Dirigent Martin Haselböck; Foto: Andrej Grilc

Im KUG-Hauptabo lotet das Universitätsorchester Oberschützen beim großen Orchesterkonzert am 28. Jänner 2020 klassisch-romantische Gegensätze aus: Unter dem Dirigat Martin Haselböcks erklingen Bruckners „Romantische“ und Haydns Sinfonie Nr. 103 („mit dem Paukenwirbel“) sowie Wolfgang Amadeus Mozarts Ouvertüre zu „Le nozze di Figaro“ im Grazer Stefaniensaal.

erstellt am:

DI 28.01.2020, 19.30 UHR
Stefaniensaal, Congress Graz
18.45 UHR: PROLOG IM SAAL


Das Universitätsorchester Oberschützen wird erstmals von dem Organisten und Dirigenten Martin Haselböck dirigiert! Zwei große Sinfonien stehen im Mittelpunkt dieses Konzerts im Grazer Stefaniensaal: Haydns vorletzte Sinfonie Nr. 103 „mit dem Paukenwirbel“, 1795 in London entstanden, beeindruckt noch heute durch ungewöhnliche klangliche Effekte und ihren harmonisch melodischen Reichtum.
„Kunstwerk in Bewegung“ nannte Umberto Eco Kunst, die streng genommen niemals fertig wird. In diesem Sinn gilt Anton Bruckner wohl als einer der beweglichsten Komponisten, da er seine Sinfonien in unzähligen Überarbeitungen immer wieder neu erfinden wollte. So auch seine Vierte, von ihm selbst die „Romantische“ genannt, die er dreimal überarbeitet hat.
Zum Auftakt dieses Abends der klassisch-romantischen Gegensätze erklingt Mozarts mitreißende Opern-Ouvertüre zur Opera buffa „Le nozze di Figaro“ von 1785/86.

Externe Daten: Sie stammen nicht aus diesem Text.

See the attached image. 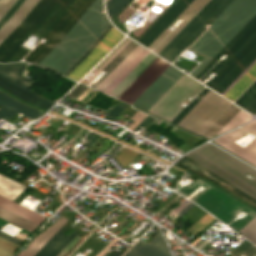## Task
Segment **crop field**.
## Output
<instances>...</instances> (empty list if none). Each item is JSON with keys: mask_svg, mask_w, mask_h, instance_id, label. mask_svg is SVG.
Wrapping results in <instances>:
<instances>
[{"mask_svg": "<svg viewBox=\"0 0 256 256\" xmlns=\"http://www.w3.org/2000/svg\"><path fill=\"white\" fill-rule=\"evenodd\" d=\"M240 109L231 106L204 134L207 138H212Z\"/></svg>", "mask_w": 256, "mask_h": 256, "instance_id": "obj_31", "label": "crop field"}, {"mask_svg": "<svg viewBox=\"0 0 256 256\" xmlns=\"http://www.w3.org/2000/svg\"><path fill=\"white\" fill-rule=\"evenodd\" d=\"M195 151L199 152L203 156L207 157L211 161L215 162L216 164L220 165L224 169L228 170L232 174L236 175L237 177L241 178L242 180L256 188V179L250 180L243 175L247 172L252 176L256 177L255 169L247 166L246 164L240 162L239 160L235 159L234 157L228 155L227 153L223 152L222 150L216 148L211 144H206Z\"/></svg>", "mask_w": 256, "mask_h": 256, "instance_id": "obj_11", "label": "crop field"}, {"mask_svg": "<svg viewBox=\"0 0 256 256\" xmlns=\"http://www.w3.org/2000/svg\"><path fill=\"white\" fill-rule=\"evenodd\" d=\"M251 243L244 240L242 243H240L234 250L230 252L232 254L231 256H237L239 253H241L245 248H247Z\"/></svg>", "mask_w": 256, "mask_h": 256, "instance_id": "obj_47", "label": "crop field"}, {"mask_svg": "<svg viewBox=\"0 0 256 256\" xmlns=\"http://www.w3.org/2000/svg\"><path fill=\"white\" fill-rule=\"evenodd\" d=\"M255 14L256 0H234L188 49L205 56L191 75L194 77Z\"/></svg>", "mask_w": 256, "mask_h": 256, "instance_id": "obj_3", "label": "crop field"}, {"mask_svg": "<svg viewBox=\"0 0 256 256\" xmlns=\"http://www.w3.org/2000/svg\"><path fill=\"white\" fill-rule=\"evenodd\" d=\"M143 47L137 46L97 87L96 89L102 91L111 80L132 60V58L142 49Z\"/></svg>", "mask_w": 256, "mask_h": 256, "instance_id": "obj_33", "label": "crop field"}, {"mask_svg": "<svg viewBox=\"0 0 256 256\" xmlns=\"http://www.w3.org/2000/svg\"><path fill=\"white\" fill-rule=\"evenodd\" d=\"M108 0H106V2H107Z\"/></svg>", "mask_w": 256, "mask_h": 256, "instance_id": "obj_64", "label": "crop field"}, {"mask_svg": "<svg viewBox=\"0 0 256 256\" xmlns=\"http://www.w3.org/2000/svg\"><path fill=\"white\" fill-rule=\"evenodd\" d=\"M208 2L209 0H193V2L172 23H174L179 17L186 19L153 52L158 54ZM167 28L148 48H155L163 40V38L170 32Z\"/></svg>", "mask_w": 256, "mask_h": 256, "instance_id": "obj_20", "label": "crop field"}, {"mask_svg": "<svg viewBox=\"0 0 256 256\" xmlns=\"http://www.w3.org/2000/svg\"><path fill=\"white\" fill-rule=\"evenodd\" d=\"M245 256H253L254 254H256V247L252 246V244L242 253Z\"/></svg>", "mask_w": 256, "mask_h": 256, "instance_id": "obj_55", "label": "crop field"}, {"mask_svg": "<svg viewBox=\"0 0 256 256\" xmlns=\"http://www.w3.org/2000/svg\"><path fill=\"white\" fill-rule=\"evenodd\" d=\"M183 75L170 66L133 105L148 112Z\"/></svg>", "mask_w": 256, "mask_h": 256, "instance_id": "obj_10", "label": "crop field"}, {"mask_svg": "<svg viewBox=\"0 0 256 256\" xmlns=\"http://www.w3.org/2000/svg\"><path fill=\"white\" fill-rule=\"evenodd\" d=\"M102 0H95L63 40L38 64L63 75L109 24Z\"/></svg>", "mask_w": 256, "mask_h": 256, "instance_id": "obj_1", "label": "crop field"}, {"mask_svg": "<svg viewBox=\"0 0 256 256\" xmlns=\"http://www.w3.org/2000/svg\"><path fill=\"white\" fill-rule=\"evenodd\" d=\"M93 2L94 0H76L45 36L46 42L39 44L25 60L37 65L62 40Z\"/></svg>", "mask_w": 256, "mask_h": 256, "instance_id": "obj_6", "label": "crop field"}, {"mask_svg": "<svg viewBox=\"0 0 256 256\" xmlns=\"http://www.w3.org/2000/svg\"><path fill=\"white\" fill-rule=\"evenodd\" d=\"M0 107H2L0 109V117L7 121L11 117H13L17 112L32 119H35L44 113L40 110L33 109L29 106H26L14 100L13 98L7 96L1 91H0Z\"/></svg>", "mask_w": 256, "mask_h": 256, "instance_id": "obj_21", "label": "crop field"}, {"mask_svg": "<svg viewBox=\"0 0 256 256\" xmlns=\"http://www.w3.org/2000/svg\"><path fill=\"white\" fill-rule=\"evenodd\" d=\"M39 0H25L10 20L0 29V43L21 23Z\"/></svg>", "mask_w": 256, "mask_h": 256, "instance_id": "obj_25", "label": "crop field"}, {"mask_svg": "<svg viewBox=\"0 0 256 256\" xmlns=\"http://www.w3.org/2000/svg\"><path fill=\"white\" fill-rule=\"evenodd\" d=\"M138 44L132 40L117 54V56L103 69L106 71L96 84L90 86L95 88Z\"/></svg>", "mask_w": 256, "mask_h": 256, "instance_id": "obj_30", "label": "crop field"}, {"mask_svg": "<svg viewBox=\"0 0 256 256\" xmlns=\"http://www.w3.org/2000/svg\"><path fill=\"white\" fill-rule=\"evenodd\" d=\"M100 137H101L100 135H98L94 132H90L85 137V141L89 144V147L91 148Z\"/></svg>", "mask_w": 256, "mask_h": 256, "instance_id": "obj_48", "label": "crop field"}, {"mask_svg": "<svg viewBox=\"0 0 256 256\" xmlns=\"http://www.w3.org/2000/svg\"><path fill=\"white\" fill-rule=\"evenodd\" d=\"M137 155L138 153L124 147L120 150L116 160L125 169Z\"/></svg>", "mask_w": 256, "mask_h": 256, "instance_id": "obj_38", "label": "crop field"}, {"mask_svg": "<svg viewBox=\"0 0 256 256\" xmlns=\"http://www.w3.org/2000/svg\"><path fill=\"white\" fill-rule=\"evenodd\" d=\"M238 233L256 244V217L252 219L244 228Z\"/></svg>", "mask_w": 256, "mask_h": 256, "instance_id": "obj_40", "label": "crop field"}, {"mask_svg": "<svg viewBox=\"0 0 256 256\" xmlns=\"http://www.w3.org/2000/svg\"><path fill=\"white\" fill-rule=\"evenodd\" d=\"M26 186L0 174V196L17 202L25 193Z\"/></svg>", "mask_w": 256, "mask_h": 256, "instance_id": "obj_27", "label": "crop field"}, {"mask_svg": "<svg viewBox=\"0 0 256 256\" xmlns=\"http://www.w3.org/2000/svg\"><path fill=\"white\" fill-rule=\"evenodd\" d=\"M0 206L19 215V216H22L28 220H31L37 224H40L45 219V217L38 215L34 212H31V211H29L17 204H14L2 197H0Z\"/></svg>", "mask_w": 256, "mask_h": 256, "instance_id": "obj_29", "label": "crop field"}, {"mask_svg": "<svg viewBox=\"0 0 256 256\" xmlns=\"http://www.w3.org/2000/svg\"><path fill=\"white\" fill-rule=\"evenodd\" d=\"M131 0H109L106 3L108 14L111 20L130 2Z\"/></svg>", "mask_w": 256, "mask_h": 256, "instance_id": "obj_37", "label": "crop field"}, {"mask_svg": "<svg viewBox=\"0 0 256 256\" xmlns=\"http://www.w3.org/2000/svg\"><path fill=\"white\" fill-rule=\"evenodd\" d=\"M232 0H211L159 53L171 62L211 24Z\"/></svg>", "mask_w": 256, "mask_h": 256, "instance_id": "obj_4", "label": "crop field"}, {"mask_svg": "<svg viewBox=\"0 0 256 256\" xmlns=\"http://www.w3.org/2000/svg\"><path fill=\"white\" fill-rule=\"evenodd\" d=\"M54 102L44 98V97H40L37 101H35L33 104L34 105H37V106H40V107H43V108H47L49 109L50 106L53 104Z\"/></svg>", "mask_w": 256, "mask_h": 256, "instance_id": "obj_46", "label": "crop field"}, {"mask_svg": "<svg viewBox=\"0 0 256 256\" xmlns=\"http://www.w3.org/2000/svg\"><path fill=\"white\" fill-rule=\"evenodd\" d=\"M169 66L157 57L118 99L132 104Z\"/></svg>", "mask_w": 256, "mask_h": 256, "instance_id": "obj_13", "label": "crop field"}, {"mask_svg": "<svg viewBox=\"0 0 256 256\" xmlns=\"http://www.w3.org/2000/svg\"><path fill=\"white\" fill-rule=\"evenodd\" d=\"M129 41L130 39L85 83V85H87Z\"/></svg>", "mask_w": 256, "mask_h": 256, "instance_id": "obj_53", "label": "crop field"}, {"mask_svg": "<svg viewBox=\"0 0 256 256\" xmlns=\"http://www.w3.org/2000/svg\"><path fill=\"white\" fill-rule=\"evenodd\" d=\"M152 53H148L139 64L109 93V95L117 98L156 58Z\"/></svg>", "mask_w": 256, "mask_h": 256, "instance_id": "obj_26", "label": "crop field"}, {"mask_svg": "<svg viewBox=\"0 0 256 256\" xmlns=\"http://www.w3.org/2000/svg\"><path fill=\"white\" fill-rule=\"evenodd\" d=\"M26 65L27 63L0 65V87L32 104L40 95L29 90L34 81L21 76Z\"/></svg>", "mask_w": 256, "mask_h": 256, "instance_id": "obj_9", "label": "crop field"}, {"mask_svg": "<svg viewBox=\"0 0 256 256\" xmlns=\"http://www.w3.org/2000/svg\"><path fill=\"white\" fill-rule=\"evenodd\" d=\"M112 27L111 23L108 27L101 33V35L95 40V42L88 48V50L74 63V65L64 74L67 76L77 65H79L95 48V46L100 42V40L104 37V35L109 31Z\"/></svg>", "mask_w": 256, "mask_h": 256, "instance_id": "obj_39", "label": "crop field"}, {"mask_svg": "<svg viewBox=\"0 0 256 256\" xmlns=\"http://www.w3.org/2000/svg\"><path fill=\"white\" fill-rule=\"evenodd\" d=\"M191 1L192 0H177L139 39L138 42L148 47L160 35V33L187 7Z\"/></svg>", "mask_w": 256, "mask_h": 256, "instance_id": "obj_17", "label": "crop field"}, {"mask_svg": "<svg viewBox=\"0 0 256 256\" xmlns=\"http://www.w3.org/2000/svg\"><path fill=\"white\" fill-rule=\"evenodd\" d=\"M153 120V118H151V117H147L137 128H135L133 131H137L141 126L142 127H146L151 121Z\"/></svg>", "mask_w": 256, "mask_h": 256, "instance_id": "obj_56", "label": "crop field"}, {"mask_svg": "<svg viewBox=\"0 0 256 256\" xmlns=\"http://www.w3.org/2000/svg\"><path fill=\"white\" fill-rule=\"evenodd\" d=\"M24 0H17V2L11 7V9L5 14L0 20V28L8 21V19L14 14L18 7L23 3Z\"/></svg>", "mask_w": 256, "mask_h": 256, "instance_id": "obj_43", "label": "crop field"}, {"mask_svg": "<svg viewBox=\"0 0 256 256\" xmlns=\"http://www.w3.org/2000/svg\"><path fill=\"white\" fill-rule=\"evenodd\" d=\"M247 111L256 114V101L247 109Z\"/></svg>", "mask_w": 256, "mask_h": 256, "instance_id": "obj_60", "label": "crop field"}, {"mask_svg": "<svg viewBox=\"0 0 256 256\" xmlns=\"http://www.w3.org/2000/svg\"><path fill=\"white\" fill-rule=\"evenodd\" d=\"M0 231H2V232H4V233H6V234H8V235H10V236H12V237L18 239V240H20V241H22V242H24V241L26 240V239H24V238H22V237H20V236H18V235H16V234H14V233H11V232H9V231L3 229V228H1ZM2 232H0V236H1V237H3V238H5V239H7V240H9V241H11V242H13V243H15V244H19V245L22 244V242H20V241L14 239V238H12V237H10V236H8V235L2 233Z\"/></svg>", "mask_w": 256, "mask_h": 256, "instance_id": "obj_42", "label": "crop field"}, {"mask_svg": "<svg viewBox=\"0 0 256 256\" xmlns=\"http://www.w3.org/2000/svg\"><path fill=\"white\" fill-rule=\"evenodd\" d=\"M256 78V63L251 69L224 95L234 101Z\"/></svg>", "mask_w": 256, "mask_h": 256, "instance_id": "obj_28", "label": "crop field"}, {"mask_svg": "<svg viewBox=\"0 0 256 256\" xmlns=\"http://www.w3.org/2000/svg\"><path fill=\"white\" fill-rule=\"evenodd\" d=\"M146 49H142L136 57L115 77V79L103 90L109 93L127 74L128 72L148 53Z\"/></svg>", "mask_w": 256, "mask_h": 256, "instance_id": "obj_32", "label": "crop field"}, {"mask_svg": "<svg viewBox=\"0 0 256 256\" xmlns=\"http://www.w3.org/2000/svg\"><path fill=\"white\" fill-rule=\"evenodd\" d=\"M151 24L152 22L147 21L142 28L132 32V34L138 38Z\"/></svg>", "mask_w": 256, "mask_h": 256, "instance_id": "obj_54", "label": "crop field"}, {"mask_svg": "<svg viewBox=\"0 0 256 256\" xmlns=\"http://www.w3.org/2000/svg\"><path fill=\"white\" fill-rule=\"evenodd\" d=\"M255 100L256 81L239 97L235 103L247 109Z\"/></svg>", "mask_w": 256, "mask_h": 256, "instance_id": "obj_35", "label": "crop field"}, {"mask_svg": "<svg viewBox=\"0 0 256 256\" xmlns=\"http://www.w3.org/2000/svg\"><path fill=\"white\" fill-rule=\"evenodd\" d=\"M255 59L256 44L233 66L213 89L222 94Z\"/></svg>", "mask_w": 256, "mask_h": 256, "instance_id": "obj_22", "label": "crop field"}, {"mask_svg": "<svg viewBox=\"0 0 256 256\" xmlns=\"http://www.w3.org/2000/svg\"><path fill=\"white\" fill-rule=\"evenodd\" d=\"M79 239L80 237L76 236L57 256H64Z\"/></svg>", "mask_w": 256, "mask_h": 256, "instance_id": "obj_51", "label": "crop field"}, {"mask_svg": "<svg viewBox=\"0 0 256 256\" xmlns=\"http://www.w3.org/2000/svg\"><path fill=\"white\" fill-rule=\"evenodd\" d=\"M249 119H251V116L240 110L215 136H217L229 129H232V128L248 121Z\"/></svg>", "mask_w": 256, "mask_h": 256, "instance_id": "obj_36", "label": "crop field"}, {"mask_svg": "<svg viewBox=\"0 0 256 256\" xmlns=\"http://www.w3.org/2000/svg\"><path fill=\"white\" fill-rule=\"evenodd\" d=\"M75 0H40L22 23L0 44V62L20 61L30 50L20 46L31 34L44 37ZM36 42V44H37Z\"/></svg>", "mask_w": 256, "mask_h": 256, "instance_id": "obj_2", "label": "crop field"}, {"mask_svg": "<svg viewBox=\"0 0 256 256\" xmlns=\"http://www.w3.org/2000/svg\"><path fill=\"white\" fill-rule=\"evenodd\" d=\"M47 230V229H46ZM46 230H44L41 234H39L37 237H35L32 241H31V243L28 245V248L46 231ZM26 251V250H25ZM25 251H21L19 254H18V256H22L24 253H25Z\"/></svg>", "mask_w": 256, "mask_h": 256, "instance_id": "obj_58", "label": "crop field"}, {"mask_svg": "<svg viewBox=\"0 0 256 256\" xmlns=\"http://www.w3.org/2000/svg\"><path fill=\"white\" fill-rule=\"evenodd\" d=\"M245 212L247 215L241 220L233 222L230 227L238 231L244 227L252 218L256 216V212L249 207L243 205L231 196H227L220 204H218L210 213L225 222L230 223L240 212Z\"/></svg>", "mask_w": 256, "mask_h": 256, "instance_id": "obj_14", "label": "crop field"}, {"mask_svg": "<svg viewBox=\"0 0 256 256\" xmlns=\"http://www.w3.org/2000/svg\"><path fill=\"white\" fill-rule=\"evenodd\" d=\"M180 197V195H178L176 198H174L170 203H168L163 209H161L158 213H162L165 209H167L175 200H177Z\"/></svg>", "mask_w": 256, "mask_h": 256, "instance_id": "obj_61", "label": "crop field"}, {"mask_svg": "<svg viewBox=\"0 0 256 256\" xmlns=\"http://www.w3.org/2000/svg\"><path fill=\"white\" fill-rule=\"evenodd\" d=\"M186 156L193 159L197 163L201 164L205 168L209 169L213 173L217 174L221 178L225 179L229 183L233 184L237 188L241 189L242 191H244L245 193L249 194L250 196H252L253 198L256 199V189L255 188L248 185L247 183L240 180L236 176L232 175L228 171H226L223 168H221L220 166L216 165L215 163L211 162L207 158L203 157L199 153L192 151L189 154H187Z\"/></svg>", "mask_w": 256, "mask_h": 256, "instance_id": "obj_19", "label": "crop field"}, {"mask_svg": "<svg viewBox=\"0 0 256 256\" xmlns=\"http://www.w3.org/2000/svg\"><path fill=\"white\" fill-rule=\"evenodd\" d=\"M210 91L178 125L202 135L232 105Z\"/></svg>", "mask_w": 256, "mask_h": 256, "instance_id": "obj_7", "label": "crop field"}, {"mask_svg": "<svg viewBox=\"0 0 256 256\" xmlns=\"http://www.w3.org/2000/svg\"><path fill=\"white\" fill-rule=\"evenodd\" d=\"M76 215V213L68 220V222ZM67 222V223H68ZM66 223V224H67ZM65 224V226H66ZM67 227H62L35 256H56L78 233L74 230L68 237L63 233L67 230Z\"/></svg>", "mask_w": 256, "mask_h": 256, "instance_id": "obj_24", "label": "crop field"}, {"mask_svg": "<svg viewBox=\"0 0 256 256\" xmlns=\"http://www.w3.org/2000/svg\"><path fill=\"white\" fill-rule=\"evenodd\" d=\"M202 88V85L184 75L149 113L171 122L184 109L180 106L181 103L190 95L197 94Z\"/></svg>", "mask_w": 256, "mask_h": 256, "instance_id": "obj_8", "label": "crop field"}, {"mask_svg": "<svg viewBox=\"0 0 256 256\" xmlns=\"http://www.w3.org/2000/svg\"><path fill=\"white\" fill-rule=\"evenodd\" d=\"M256 21V15L215 55V57L195 76L200 79L203 74L214 65L219 57L224 54ZM256 31V22L253 26L226 52L228 58L220 61L215 65L205 77L212 71L216 72L230 56ZM256 43V32L233 54V56L216 72L211 80L206 84L213 87L231 68L232 66ZM205 77L201 80L203 81Z\"/></svg>", "mask_w": 256, "mask_h": 256, "instance_id": "obj_5", "label": "crop field"}, {"mask_svg": "<svg viewBox=\"0 0 256 256\" xmlns=\"http://www.w3.org/2000/svg\"><path fill=\"white\" fill-rule=\"evenodd\" d=\"M195 204L193 203L192 205H190L186 210H184L180 215H178L177 217H181L182 215H184L190 208H192Z\"/></svg>", "mask_w": 256, "mask_h": 256, "instance_id": "obj_62", "label": "crop field"}, {"mask_svg": "<svg viewBox=\"0 0 256 256\" xmlns=\"http://www.w3.org/2000/svg\"><path fill=\"white\" fill-rule=\"evenodd\" d=\"M111 143V140H108L107 143L91 158V160H95Z\"/></svg>", "mask_w": 256, "mask_h": 256, "instance_id": "obj_57", "label": "crop field"}, {"mask_svg": "<svg viewBox=\"0 0 256 256\" xmlns=\"http://www.w3.org/2000/svg\"><path fill=\"white\" fill-rule=\"evenodd\" d=\"M117 253V251H112L108 256H114Z\"/></svg>", "mask_w": 256, "mask_h": 256, "instance_id": "obj_63", "label": "crop field"}, {"mask_svg": "<svg viewBox=\"0 0 256 256\" xmlns=\"http://www.w3.org/2000/svg\"><path fill=\"white\" fill-rule=\"evenodd\" d=\"M86 90V88L78 85L72 92H70L68 94V96L76 99L80 94H82L84 91Z\"/></svg>", "mask_w": 256, "mask_h": 256, "instance_id": "obj_49", "label": "crop field"}, {"mask_svg": "<svg viewBox=\"0 0 256 256\" xmlns=\"http://www.w3.org/2000/svg\"><path fill=\"white\" fill-rule=\"evenodd\" d=\"M0 217L28 230V231H33V229L35 228V224L9 212V211H6L2 208H0Z\"/></svg>", "mask_w": 256, "mask_h": 256, "instance_id": "obj_34", "label": "crop field"}, {"mask_svg": "<svg viewBox=\"0 0 256 256\" xmlns=\"http://www.w3.org/2000/svg\"><path fill=\"white\" fill-rule=\"evenodd\" d=\"M127 39H125L124 41H122L96 68H95V72L118 50V48L126 41Z\"/></svg>", "mask_w": 256, "mask_h": 256, "instance_id": "obj_52", "label": "crop field"}, {"mask_svg": "<svg viewBox=\"0 0 256 256\" xmlns=\"http://www.w3.org/2000/svg\"><path fill=\"white\" fill-rule=\"evenodd\" d=\"M134 12V10H132L131 8L127 7L119 16V20L121 23H123L132 13Z\"/></svg>", "mask_w": 256, "mask_h": 256, "instance_id": "obj_50", "label": "crop field"}, {"mask_svg": "<svg viewBox=\"0 0 256 256\" xmlns=\"http://www.w3.org/2000/svg\"><path fill=\"white\" fill-rule=\"evenodd\" d=\"M176 165H179L193 173L199 174L223 187H225L227 190L232 192L233 194L245 199L247 202H249L251 205L256 207V200L245 194L244 192L240 191L236 187L232 186L225 180L221 179L217 175L213 174L209 170L205 169L201 165L197 164L193 160L189 159L188 157L184 156L179 161L175 163ZM244 200V201H245Z\"/></svg>", "mask_w": 256, "mask_h": 256, "instance_id": "obj_18", "label": "crop field"}, {"mask_svg": "<svg viewBox=\"0 0 256 256\" xmlns=\"http://www.w3.org/2000/svg\"><path fill=\"white\" fill-rule=\"evenodd\" d=\"M241 128L251 134L256 135V120L251 121L250 123ZM244 135H246L245 132L237 129L213 140V142L221 145L222 147L226 148L227 150L247 161L248 163L256 166V139L253 140L244 149L232 142Z\"/></svg>", "mask_w": 256, "mask_h": 256, "instance_id": "obj_12", "label": "crop field"}, {"mask_svg": "<svg viewBox=\"0 0 256 256\" xmlns=\"http://www.w3.org/2000/svg\"><path fill=\"white\" fill-rule=\"evenodd\" d=\"M16 0H1L0 1V19L9 10V8L15 3Z\"/></svg>", "mask_w": 256, "mask_h": 256, "instance_id": "obj_45", "label": "crop field"}, {"mask_svg": "<svg viewBox=\"0 0 256 256\" xmlns=\"http://www.w3.org/2000/svg\"><path fill=\"white\" fill-rule=\"evenodd\" d=\"M255 62H256V60L249 66V68L247 67L248 69L246 68L247 70L245 69L246 71L244 70L245 72L243 71L244 73L242 72L243 74L241 73L242 75L240 74L241 76H240V77L222 94V95H224V94H225V93H226V92H227V91H228V90H229V89H230V88H231V87H232V86L250 69V67H251Z\"/></svg>", "mask_w": 256, "mask_h": 256, "instance_id": "obj_59", "label": "crop field"}, {"mask_svg": "<svg viewBox=\"0 0 256 256\" xmlns=\"http://www.w3.org/2000/svg\"><path fill=\"white\" fill-rule=\"evenodd\" d=\"M127 106V105H126ZM126 106L118 103L104 118L108 119L110 121H113V119L120 113L122 112Z\"/></svg>", "mask_w": 256, "mask_h": 256, "instance_id": "obj_44", "label": "crop field"}, {"mask_svg": "<svg viewBox=\"0 0 256 256\" xmlns=\"http://www.w3.org/2000/svg\"><path fill=\"white\" fill-rule=\"evenodd\" d=\"M209 90L204 89L197 95L195 100L191 102L173 121L172 123L177 124L191 109L192 107L208 92Z\"/></svg>", "mask_w": 256, "mask_h": 256, "instance_id": "obj_41", "label": "crop field"}, {"mask_svg": "<svg viewBox=\"0 0 256 256\" xmlns=\"http://www.w3.org/2000/svg\"><path fill=\"white\" fill-rule=\"evenodd\" d=\"M200 185L204 187H206L207 185L208 186L199 194H197L194 198H192V200L197 202L199 205H201L209 212L227 196V194L223 193L222 191L218 190L217 188L213 187L207 182L199 179H197L189 187L179 189L178 192L186 197Z\"/></svg>", "mask_w": 256, "mask_h": 256, "instance_id": "obj_16", "label": "crop field"}, {"mask_svg": "<svg viewBox=\"0 0 256 256\" xmlns=\"http://www.w3.org/2000/svg\"><path fill=\"white\" fill-rule=\"evenodd\" d=\"M140 240L124 256H170L159 232L149 244Z\"/></svg>", "mask_w": 256, "mask_h": 256, "instance_id": "obj_23", "label": "crop field"}, {"mask_svg": "<svg viewBox=\"0 0 256 256\" xmlns=\"http://www.w3.org/2000/svg\"><path fill=\"white\" fill-rule=\"evenodd\" d=\"M122 38L123 35L112 27L92 53L68 77L74 80L80 79Z\"/></svg>", "mask_w": 256, "mask_h": 256, "instance_id": "obj_15", "label": "crop field"}]
</instances>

Biographie Martin Haselböck

Aus einer Wiener Musikerfamilie stammend, studierte Martin Haselböck in Wien und Paris. Mit internationalen Wettbewerbspreisen ausgezeichnet, erwarb er sich früh große Reputation als Organist und arbeitete mit Dirigenten wie Claudio Abbado, Lorin Maazel, Wolfgang Sawallisch, Riccardo Muti und vielen anderen. Mehrere bedeutende zeitgenössische Komponisten wie Ernst Krenek, Alfred Schnittke, Cristobal Halffter oder Gilbert Amy haben für Martin Haselböck Kompositionen geschrieben und ihm diese gewidmet. Seine aus über 50 Aufnahmen bestehende Diskographie als Organist wurde u.a. mit dem Deutschen Schallplattenpreis, dem Diapason d'Or und dem Ungarischen Liszt-Preis gewürdigt und beinhaltet auch die vielbeachtete jüngste Aufnahme des Gesamtwerkes für Orgel von Franz Liszt.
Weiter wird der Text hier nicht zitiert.